___ GIVEN DATA
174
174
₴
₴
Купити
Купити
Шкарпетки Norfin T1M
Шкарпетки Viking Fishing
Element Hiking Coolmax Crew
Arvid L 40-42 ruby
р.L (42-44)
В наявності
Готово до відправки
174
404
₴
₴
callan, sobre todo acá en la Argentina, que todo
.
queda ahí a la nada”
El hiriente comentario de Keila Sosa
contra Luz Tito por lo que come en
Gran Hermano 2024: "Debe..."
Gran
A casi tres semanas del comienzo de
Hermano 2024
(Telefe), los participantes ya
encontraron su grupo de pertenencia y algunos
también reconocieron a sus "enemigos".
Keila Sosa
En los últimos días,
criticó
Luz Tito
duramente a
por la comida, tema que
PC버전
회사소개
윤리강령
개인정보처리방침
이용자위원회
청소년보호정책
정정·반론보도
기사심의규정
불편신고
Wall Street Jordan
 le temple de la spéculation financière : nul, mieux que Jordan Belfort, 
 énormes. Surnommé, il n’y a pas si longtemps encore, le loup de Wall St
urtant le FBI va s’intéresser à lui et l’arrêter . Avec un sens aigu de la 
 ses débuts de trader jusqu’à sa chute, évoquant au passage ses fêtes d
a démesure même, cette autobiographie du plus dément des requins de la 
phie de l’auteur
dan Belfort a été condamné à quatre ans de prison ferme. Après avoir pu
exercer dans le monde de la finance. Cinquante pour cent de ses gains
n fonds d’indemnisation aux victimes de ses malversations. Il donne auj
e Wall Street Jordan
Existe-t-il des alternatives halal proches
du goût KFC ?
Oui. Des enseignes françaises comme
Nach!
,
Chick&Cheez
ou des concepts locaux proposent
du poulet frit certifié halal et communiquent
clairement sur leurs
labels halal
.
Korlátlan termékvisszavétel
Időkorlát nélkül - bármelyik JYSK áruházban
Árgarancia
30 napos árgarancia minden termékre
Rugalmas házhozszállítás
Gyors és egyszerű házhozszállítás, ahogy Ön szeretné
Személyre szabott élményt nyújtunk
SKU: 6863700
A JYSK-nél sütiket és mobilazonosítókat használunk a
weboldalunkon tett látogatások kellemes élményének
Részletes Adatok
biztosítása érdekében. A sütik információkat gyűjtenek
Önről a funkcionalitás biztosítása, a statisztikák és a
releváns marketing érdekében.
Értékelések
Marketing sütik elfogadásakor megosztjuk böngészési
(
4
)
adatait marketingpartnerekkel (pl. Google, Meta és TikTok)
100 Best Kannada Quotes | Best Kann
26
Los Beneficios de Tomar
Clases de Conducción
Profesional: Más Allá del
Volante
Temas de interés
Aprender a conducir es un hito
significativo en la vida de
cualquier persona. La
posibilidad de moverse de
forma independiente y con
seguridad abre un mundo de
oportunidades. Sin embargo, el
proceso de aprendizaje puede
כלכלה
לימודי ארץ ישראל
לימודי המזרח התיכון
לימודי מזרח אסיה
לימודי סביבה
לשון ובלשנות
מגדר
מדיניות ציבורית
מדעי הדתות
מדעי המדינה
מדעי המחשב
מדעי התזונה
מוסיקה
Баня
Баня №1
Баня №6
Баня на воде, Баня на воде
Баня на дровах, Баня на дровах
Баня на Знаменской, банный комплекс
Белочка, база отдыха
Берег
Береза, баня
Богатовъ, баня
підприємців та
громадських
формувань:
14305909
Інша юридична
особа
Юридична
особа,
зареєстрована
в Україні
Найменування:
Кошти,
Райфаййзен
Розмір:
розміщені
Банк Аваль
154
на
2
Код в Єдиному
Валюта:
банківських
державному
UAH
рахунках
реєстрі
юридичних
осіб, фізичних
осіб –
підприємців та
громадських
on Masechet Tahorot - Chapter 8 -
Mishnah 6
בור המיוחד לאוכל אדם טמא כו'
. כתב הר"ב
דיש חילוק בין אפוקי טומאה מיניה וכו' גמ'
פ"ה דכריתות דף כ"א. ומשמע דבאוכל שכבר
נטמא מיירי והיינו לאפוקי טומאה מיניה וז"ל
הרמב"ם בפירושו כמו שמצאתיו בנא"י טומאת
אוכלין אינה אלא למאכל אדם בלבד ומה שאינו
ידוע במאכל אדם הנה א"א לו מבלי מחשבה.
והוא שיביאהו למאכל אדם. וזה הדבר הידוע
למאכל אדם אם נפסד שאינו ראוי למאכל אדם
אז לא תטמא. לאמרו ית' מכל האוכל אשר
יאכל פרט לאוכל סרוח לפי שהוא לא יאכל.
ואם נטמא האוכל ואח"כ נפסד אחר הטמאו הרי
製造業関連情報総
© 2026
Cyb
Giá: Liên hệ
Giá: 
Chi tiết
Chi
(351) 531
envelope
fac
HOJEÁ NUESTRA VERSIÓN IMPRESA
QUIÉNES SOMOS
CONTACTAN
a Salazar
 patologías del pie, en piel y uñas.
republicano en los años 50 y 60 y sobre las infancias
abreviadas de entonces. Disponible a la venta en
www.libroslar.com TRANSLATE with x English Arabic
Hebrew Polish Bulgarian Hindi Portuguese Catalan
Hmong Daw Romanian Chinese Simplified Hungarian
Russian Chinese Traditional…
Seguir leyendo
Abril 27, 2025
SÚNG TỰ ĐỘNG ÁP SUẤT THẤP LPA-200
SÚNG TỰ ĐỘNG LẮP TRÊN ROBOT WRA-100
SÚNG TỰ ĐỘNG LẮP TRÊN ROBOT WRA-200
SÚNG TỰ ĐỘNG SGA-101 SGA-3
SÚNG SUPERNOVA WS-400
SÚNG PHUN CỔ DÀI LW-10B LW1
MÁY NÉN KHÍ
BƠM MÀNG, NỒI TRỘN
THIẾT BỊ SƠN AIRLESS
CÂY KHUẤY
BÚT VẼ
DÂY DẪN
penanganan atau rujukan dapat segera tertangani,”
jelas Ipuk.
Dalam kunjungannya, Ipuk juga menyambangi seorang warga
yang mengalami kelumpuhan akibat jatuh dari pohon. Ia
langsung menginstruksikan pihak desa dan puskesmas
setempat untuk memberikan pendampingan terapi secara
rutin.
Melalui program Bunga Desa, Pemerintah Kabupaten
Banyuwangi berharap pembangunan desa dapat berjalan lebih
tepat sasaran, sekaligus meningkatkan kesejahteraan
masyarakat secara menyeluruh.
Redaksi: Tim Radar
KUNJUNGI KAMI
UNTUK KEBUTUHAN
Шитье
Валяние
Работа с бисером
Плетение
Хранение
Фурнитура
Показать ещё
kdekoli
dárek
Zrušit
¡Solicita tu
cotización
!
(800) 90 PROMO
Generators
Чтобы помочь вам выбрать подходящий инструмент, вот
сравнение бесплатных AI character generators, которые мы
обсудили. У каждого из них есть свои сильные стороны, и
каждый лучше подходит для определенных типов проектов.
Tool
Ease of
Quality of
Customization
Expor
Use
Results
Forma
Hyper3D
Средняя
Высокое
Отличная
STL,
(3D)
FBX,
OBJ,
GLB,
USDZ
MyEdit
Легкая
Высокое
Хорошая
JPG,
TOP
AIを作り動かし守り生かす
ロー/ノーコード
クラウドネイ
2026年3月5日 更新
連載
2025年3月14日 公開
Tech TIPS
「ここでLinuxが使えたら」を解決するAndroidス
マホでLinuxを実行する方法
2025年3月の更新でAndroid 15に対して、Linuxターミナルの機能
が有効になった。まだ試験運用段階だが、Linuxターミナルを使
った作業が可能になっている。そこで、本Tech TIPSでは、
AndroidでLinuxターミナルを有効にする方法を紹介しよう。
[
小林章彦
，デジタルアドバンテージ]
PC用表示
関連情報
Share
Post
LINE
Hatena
______
ACTIVITY: Change every "Купити" in the rows above to "Замовити", keeping everything else the same.

SOLUTION:
174
174
₴
₴
Замовити
Замовити
Шкарпетки Norfin T1M
Шкарпетки Viking Fishing
Element Hiking Coolmax Crew
Arvid L 40-42 ruby
р.L (42-44)
В наявності
Готово до відправки
174
404
₴
₴
callan, sobre todo acá en la Argentina, que todo
.
queda ahí a la nada”
El hiriente comentario de Keila Sosa
contra Luz Tito por lo que come en
Gran Hermano 2024: "Debe..."
Gran
A casi tres semanas del comienzo de
Hermano 2024
(Telefe), los participantes ya
encontraron su grupo de pertenencia y algunos
también reconocieron a sus "enemigos".
Keila Sosa
En los últimos días,
criticó
Luz Tito
duramente a
por la comida, tema que
PC버전
회사소개
윤리강령
개인정보처리방침
이용자위원회
청소년보호정책
정정·반론보도
기사심의규정
불편신고
Wall Street Jordan
 le temple de la spéculation financière : nul, mieux que Jordan Belfort, 
 énormes. Surnommé, il n’y a pas si longtemps encore, le loup de Wall St
urtant le FBI va s’intéresser à lui et l’arrêter . Avec un sens aigu de la 
 ses débuts de trader jusqu’à sa chute, évoquant au passage ses fêtes d
a démesure même, cette autobiographie du plus dément des requins de la 
phie de l’auteur
dan Belfort a été condamné à quatre ans de prison ferme. Après avoir pu
exercer dans le monde de la finance. Cinquante pour cent de ses gains
n fonds d’indemnisation aux victimes de ses malversations. Il donne auj
e Wall Street Jordan
Existe-t-il des alternatives halal proches
du goût KFC ?
Oui. Des enseignes françaises comme
Nach!
,
Chick&Cheez
ou des concepts locaux proposent
du poulet frit certifié halal et communiquent
clairement sur leurs
labels halal
.
Korlátlan termékvisszavétel
Időkorlát nélkül - bármelyik JYSK áruházban
Árgarancia
30 napos árgarancia minden termékre
Rugalmas házhozszállítás
Gyors és egyszerű házhozszállítás, ahogy Ön szeretné
Személyre szabott élményt nyújtunk
SKU: 6863700
A JYSK-nél sütiket és mobilazonosítókat használunk a
weboldalunkon tett látogatások kellemes élményének
Részletes Adatok
biztosítása érdekében. A sütik információkat gyűjtenek
Önről a funkcionalitás biztosítása, a statisztikák és a
releváns marketing érdekében.
Értékelések
Marketing sütik elfogadásakor megosztjuk böngészési
(
4
)
adatait marketingpartnerekkel (pl. Google, Meta és TikTok)
100 Best Kannada Quotes | Best Kann
26
Los Beneficios de Tomar
Clases de Conducción
Profesional: Más Allá del
Volante
Temas de interés
Aprender a conducir es un hito
significativo en la vida de
cualquier persona. La
posibilidad de moverse de
forma independiente y con
seguridad abre un mundo de
oportunidades. Sin embargo, el
proceso de aprendizaje puede
כלכלה
לימודי ארץ ישראל
לימודי המזרח התיכון
לימודי מזרח אסיה
לימודי סביבה
לשון ובלשנות
מגדר
מדיניות ציבורית
מדעי הדתות
מדעי המדינה
מדעי המחשב
מדעי התזונה
מוסיקה
Баня
Баня №1
Баня №6
Баня на воде, Баня на воде
Баня на дровах, Баня на дровах
Баня на Знаменской, банный комплекс
Белочка, база отдыха
Берег
Береза, баня
Богатовъ, баня
підприємців та
громадських
формувань:
14305909
Інша юридична
особа
Юридична
особа,
зареєстрована
в Україні
Найменування:
Кошти,
Райфаййзен
Розмір:
розміщені
Банк Аваль
154
на
2
Код в Єдиному
Валюта:
банківських
державному
UAH
рахунках
реєстрі
юридичних
осіб, фізичних
осіб –
підприємців та
громадських
on Masechet Tahorot - Chapter 8 -
Mishnah 6
בור המיוחד לאוכל אדם טמא כו'
. כתב הר"ב
דיש חילוק בין אפוקי טומאה מיניה וכו' גמ'
פ"ה דכריתות דף כ"א. ומשמע דבאוכל שכבר
נטמא מיירי והיינו לאפוקי טומאה מיניה וז"ל
הרמב"ם בפירושו כמו שמצאתיו בנא"י טומאת
אוכלין אינה אלא למאכל אדם בלבד ומה שאינו
ידוע במאכל אדם הנה א"א לו מבלי מחשבה.
והוא שיביאהו למאכל אדם. וזה הדבר הידוע
למאכל אדם אם נפסד שאינו ראוי למאכל אדם
אז לא תטמא. לאמרו ית' מכל האוכל אשר
יאכל פרט לאוכל סרוח לפי שהוא לא יאכל.
ואם נטמא האוכל ואח"כ נפסד אחר הטמאו הרי
製造業関連情報総
© 2026
Cyb
Giá: Liên hệ
Giá: 
Chi tiết
Chi
(351) 531
envelope
fac
HOJEÁ NUESTRA VERSIÓN IMPRESA
QUIÉNES SOMOS
CONTACTAN
a Salazar
 patologías del pie, en piel y uñas.
republicano en los años 50 y 60 y sobre las infancias
abreviadas de entonces. Disponible a la venta en
www.libroslar.com TRANSLATE with x English Arabic
Hebrew Polish Bulgarian Hindi Portuguese Catalan
Hmong Daw Romanian Chinese Simplified Hungarian
Russian Chinese Traditional…
Seguir leyendo
Abril 27, 2025
SÚNG TỰ ĐỘNG ÁP SUẤT THẤP LPA-200
SÚNG TỰ ĐỘNG LẮP TRÊN ROBOT WRA-100
SÚNG TỰ ĐỘNG LẮP TRÊN ROBOT WRA-200
SÚNG TỰ ĐỘNG SGA-101 SGA-3
SÚNG SUPERNOVA WS-400
SÚNG PHUN CỔ DÀI LW-10B LW1
MÁY NÉN KHÍ
BƠM MÀNG, NỒI TRỘN
THIẾT BỊ SƠN AIRLESS
CÂY KHUẤY
BÚT VẼ
DÂY DẪN
penanganan atau rujukan dapat segera tertangani,”
jelas Ipuk.
Dalam kunjungannya, Ipuk juga menyambangi seorang warga
yang mengalami kelumpuhan akibat jatuh dari pohon. Ia
langsung menginstruksikan pihak desa dan puskesmas
setempat untuk memberikan pendampingan terapi secara
rutin.
Melalui program Bunga Desa, Pemerintah Kabupaten
Banyuwangi berharap pembangunan desa dapat berjalan lebih
tepat sasaran, sekaligus meningkatkan kesejahteraan
masyarakat secara menyeluruh.
Redaksi: Tim Radar
KUNJUNGI KAMI
UNTUK KEBUTUHAN
Шитье
Валяние
Работа с бисером
Плетение
Хранение
Фурнитура
Показать ещё
kdekoli
dárek
Zrušit
¡Solicita tu
cotización
!
(800) 90 PROMO
Generators
Чтобы помочь вам выбрать подходящий инструмент, вот
сравнение бесплатных AI character generators, которые мы
обсудили. У каждого из них есть свои сильные стороны, и
каждый лучше подходит для определенных типов проектов.
Tool
Ease of
Quality of
Customization
Expor
Use
Results
Forma
Hyper3D
Средняя
Высокое
Отличная
STL,
(3D)
FBX,
OBJ,
GLB,
USDZ
MyEdit
Легкая
Высокое
Хорошая
JPG,
TOP
AIを作り動かし守り生かす
ロー/ノーコード
クラウドネイ
2026年3月5日 更新
連載
2025年3月14日 公開
Tech TIPS
「ここでLinuxが使えたら」を解決するAndroidス
マホでLinuxを実行する方法
2025年3月の更新でAndroid 15に対して、Linuxターミナルの機能
が有効になった。まだ試験運用段階だが、Linuxターミナルを使
った作業が可能になっている。そこで、本Tech TIPSでは、
AndroidでLinuxターミナルを有効にする方法を紹介しよう。
[
小林章彦
，デジタルアドバンテージ]
PC用表示
関連情報
Share
Post
LINE
Hatena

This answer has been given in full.